Pinworms & Threadworms

Pinworms reside in the large intestine of the horse and can damage the bowel also resulting in severe itching around the tail. Due to these worms, the horse becomes distressed and rub his tail, which can cause open sores that can lead to infection. Threadworms found in the intestine are often dormant in adult horses but can transfer to a newborn foal through a mare’s milk. This makes the foal weak thereby affecting the overall growth of the newborn.

Tapeworms

Although tapeworms can cause less direct internal damage to the intestine of the horse, a large number can lead to a deadly blockage as they particularly tend to amass at the narrow site where small and large intestines join. It can even lead to digestive disturbances and colic.

Bots

Bots are the larvae of flies, also known as horse bot flies that are common irritant to horses. Horse bot flies lay their eggs in the coat of the horse and as the horse grooms by licking, the eggs get ingested. After entering the mouth of the equine, the eggs hatch into larvae which get migrated to the stomach. If these worms are not treated on time, horses can suffer from inflammation in the throat and mouth along with ulceration of the stomach. Due to heavy burden of these parasites, horses can suffer from colic or even perforation of the stomach.

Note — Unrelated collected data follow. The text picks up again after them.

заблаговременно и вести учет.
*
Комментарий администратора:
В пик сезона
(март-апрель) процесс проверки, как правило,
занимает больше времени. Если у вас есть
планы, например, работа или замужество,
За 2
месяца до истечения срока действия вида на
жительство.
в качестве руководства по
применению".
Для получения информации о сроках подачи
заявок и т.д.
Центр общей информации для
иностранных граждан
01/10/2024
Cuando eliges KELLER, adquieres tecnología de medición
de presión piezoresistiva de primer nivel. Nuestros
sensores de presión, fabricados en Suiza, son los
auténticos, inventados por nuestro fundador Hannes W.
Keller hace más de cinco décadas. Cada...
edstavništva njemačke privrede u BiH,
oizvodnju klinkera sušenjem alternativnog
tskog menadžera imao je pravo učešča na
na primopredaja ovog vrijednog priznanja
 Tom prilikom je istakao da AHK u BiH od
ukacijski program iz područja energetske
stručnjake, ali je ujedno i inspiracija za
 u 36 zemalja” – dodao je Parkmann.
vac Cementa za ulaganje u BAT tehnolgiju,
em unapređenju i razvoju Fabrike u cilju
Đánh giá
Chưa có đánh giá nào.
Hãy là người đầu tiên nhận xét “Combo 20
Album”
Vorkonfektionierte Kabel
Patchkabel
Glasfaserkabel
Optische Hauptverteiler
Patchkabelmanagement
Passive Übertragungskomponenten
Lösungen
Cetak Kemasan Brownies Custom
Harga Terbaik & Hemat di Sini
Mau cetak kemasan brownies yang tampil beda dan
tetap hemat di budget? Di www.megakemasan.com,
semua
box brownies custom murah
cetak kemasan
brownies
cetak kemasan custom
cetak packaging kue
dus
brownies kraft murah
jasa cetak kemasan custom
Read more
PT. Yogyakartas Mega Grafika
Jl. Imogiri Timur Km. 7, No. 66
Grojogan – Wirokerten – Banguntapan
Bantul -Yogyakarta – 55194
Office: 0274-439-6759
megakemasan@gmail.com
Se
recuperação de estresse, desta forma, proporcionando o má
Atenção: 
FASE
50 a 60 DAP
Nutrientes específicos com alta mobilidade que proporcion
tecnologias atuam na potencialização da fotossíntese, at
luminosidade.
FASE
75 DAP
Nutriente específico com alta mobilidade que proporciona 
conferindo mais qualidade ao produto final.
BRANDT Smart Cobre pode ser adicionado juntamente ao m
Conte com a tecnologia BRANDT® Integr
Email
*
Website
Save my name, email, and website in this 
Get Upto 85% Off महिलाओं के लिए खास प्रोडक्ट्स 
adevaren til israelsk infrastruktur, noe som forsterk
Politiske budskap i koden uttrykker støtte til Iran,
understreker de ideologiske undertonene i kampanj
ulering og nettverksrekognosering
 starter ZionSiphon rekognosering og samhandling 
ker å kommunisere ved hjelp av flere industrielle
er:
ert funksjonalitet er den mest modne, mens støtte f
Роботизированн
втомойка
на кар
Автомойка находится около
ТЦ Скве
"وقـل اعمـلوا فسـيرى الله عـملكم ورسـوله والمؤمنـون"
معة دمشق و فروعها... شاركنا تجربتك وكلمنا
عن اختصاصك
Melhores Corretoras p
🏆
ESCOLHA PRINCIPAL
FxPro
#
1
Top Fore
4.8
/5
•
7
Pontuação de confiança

Now, the important question is how to eliminate these worms from the body of horses? Right now in the market, there are lots of different Horse Worming Treatments available. But the important thing is to know when to commence the treatment. Since these worms and parasites are prevalent at different times of the year like grazing season and winter months, the worming schedule needs to take into consideration the types of worms to be treated.

Let us look at some of the horse worming treatments and the right schedule to start the treatment:

  • From November to February, treat the horse for encysted redworm using Panacur Equine Guard and bots with Eqvalan and Bimectin containing Ivermectin.
  • During March, April, September, and October, treat the horses for tapeworms using Equimax, Eqvalan Duo.
  • From May to August, treat the horses for roundworms and redworms using Panacur Equine Granules containing Fenbendazole.

So, now that you are aware of the different worms affecting your horse, this is your chance to ensure that they are protected from these internal parasites by using appropriate de-worming treatments on a timely basis, as suggested in this write-up.